Reputation: 33
I'm looking to apply the 'rlike' function on a column, however instead of a standard regular expression string I want to be able to input a column (which is a regular expression string).
ie. $col1.rlike($col2)
where $col2 is in a regular expression format within the dataframe
I have tried applying a UDF:
def rLike = udf((s: String, col: Column) => col.rlike(s))

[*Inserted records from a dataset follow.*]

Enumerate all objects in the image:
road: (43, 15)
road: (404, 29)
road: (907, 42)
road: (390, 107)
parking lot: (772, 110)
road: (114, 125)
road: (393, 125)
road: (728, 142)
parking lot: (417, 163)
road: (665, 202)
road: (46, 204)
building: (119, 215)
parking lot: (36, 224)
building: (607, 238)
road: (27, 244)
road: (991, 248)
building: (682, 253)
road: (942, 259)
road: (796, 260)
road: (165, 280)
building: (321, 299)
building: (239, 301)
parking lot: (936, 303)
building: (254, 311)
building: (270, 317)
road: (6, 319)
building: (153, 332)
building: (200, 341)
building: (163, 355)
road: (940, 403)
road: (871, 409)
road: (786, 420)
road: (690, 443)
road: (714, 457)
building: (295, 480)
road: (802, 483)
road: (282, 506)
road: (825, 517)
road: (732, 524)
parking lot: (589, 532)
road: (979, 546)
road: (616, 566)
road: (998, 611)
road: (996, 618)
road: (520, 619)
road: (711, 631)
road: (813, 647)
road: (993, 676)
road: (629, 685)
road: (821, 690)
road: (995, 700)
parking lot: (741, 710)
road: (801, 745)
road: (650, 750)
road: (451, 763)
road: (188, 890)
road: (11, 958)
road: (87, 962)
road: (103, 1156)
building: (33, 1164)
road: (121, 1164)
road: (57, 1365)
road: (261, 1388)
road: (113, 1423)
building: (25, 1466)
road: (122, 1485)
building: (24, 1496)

This keeps giving me the error:
java.lang.UnsupportedOperationException: Schema for type org.apache.spark.sql.Column is not supported
Could anyone please shed some light on how I can fix this.
Upvotes: 3
Views: 1019
Reputation: 43
The original question was answered in a comment: the UDF needs to be implemented with the signature (s: String, col: String): Boolean
For anyone else who stumbled upon this question -- without using a UDF, the only semi-clean way I could find to do this as of now is to use expr
function.
df.where(expr("col1 RLIKE col2"))
I found one Jira issue(SPARK-11366) requesting functions such as rlike
to accept other columns, but it seems to have been closed without updates.
Upvotes: 0
Reputation: 22449
Method rlike
does not support regex-matching pattern stored in a Column
. An alternative is to use regexp_replace
as shown below:
import org.apache.spark.sql.functions._
import spark.implicits._
val df = Seq(
("a123", "[a-z]\\d+"),
("b456", "[a-z]+")
).toDF("text", "pattern")
val matched = "Matched!" // can be any value non-existent in column `text`
df.where(regexp_replace($"text", $"pattern", lit(matched)) === matched).show
// +----+--------+
// |text| pattern|
// +----+--------+
// |a123|[a-z]\d+|
// +----+--------+
In case you would like to implement a custom rlike
as an UDF (which generally doesn't scale well compared with native Spark API functions), here's one way:
def rlike = udf( (text: String, pattern: String) => text match {
case pattern.r() => true
case _ => false
} )
// Applying the UDF
df.where(rlike($"text", $"pattern"))
Upvotes: 1